Jocelyn Thompkinson is a peppy 29-year-old who was born with a neural tube defect similar to spina bifida. “I haven’t been able to walk since I was 8, and I’ve had lots of surgeries, lots of medical interventions of various types,” she says at BC Children’s Hospital, in a leafy Vancouver neighborhood. “But beyond that, I hold a job, I have a pretty much normal life.”
She credits an army of Canadian doctors and physical therapists for giving her that normal life, though there have been roadblocks. “Of course there were some times when I had to wait for care, and those are always the most frustrating moments in our system,” Thompkinson says. Several years ago, when she was on a long waiting list for a pain clinic in Vancouver, she traveled to Seattle and then Texas to get care. The visits and tests cost her $1,800.

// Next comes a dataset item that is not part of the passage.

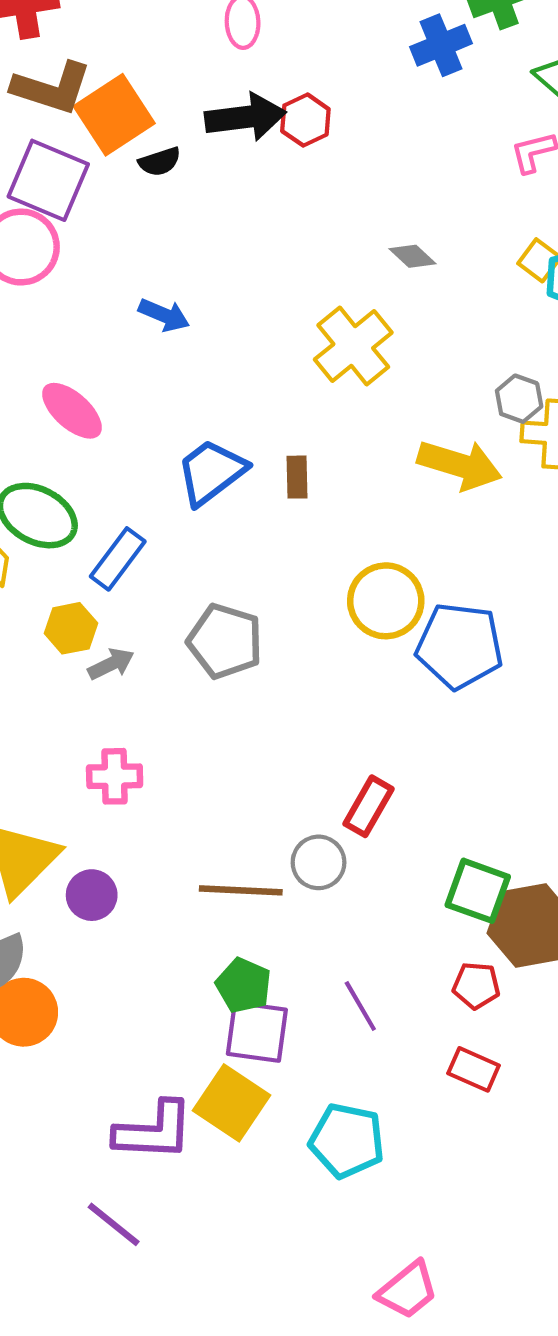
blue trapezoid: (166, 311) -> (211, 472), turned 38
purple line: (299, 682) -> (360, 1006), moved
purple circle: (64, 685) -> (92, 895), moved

Few Canadians actually go south for medical care, though. Canadian researchers say it’s a bit like getting struck by lighting – it’s extremely rare, but when it happens, everyone talks about it.
Provincial governments do pay for Canadians to receive specialty care in the U.S. in some cases. For example, a shortage of neonatal beds means a small number of women with high-risk pregnancies are sent to U.S. hospitals to deliver their babies.
It doesn’t happen often, though, and public opinion polls continue to show strong support for publicly financed, universal health care in Canada.
An Option To Buy
Keith Neuman of Environics, a long-standing Canadian polling group, says, “It’s not something that everybody is completely satisfied with or complacent about. There are concerns about waiting and that sort of thing. But when you ask people about their experience and the experience of people they know, the vast majority think the system’s pretty good.”
At the same time, he says, about half of Canadians say they would like the option to buy a private health insurance plan. Currently, that’s not allowed.
In many ways, Canada is confronting some of the same problems as the U.S. – anxiety over how to pay for its aging baby boomers, a shortage of primary care doctors, and too many people who overuse hospital emergency departments. But what Canadians don’t worry about is losing their health insurance or going bankrupt because of an injury or illness.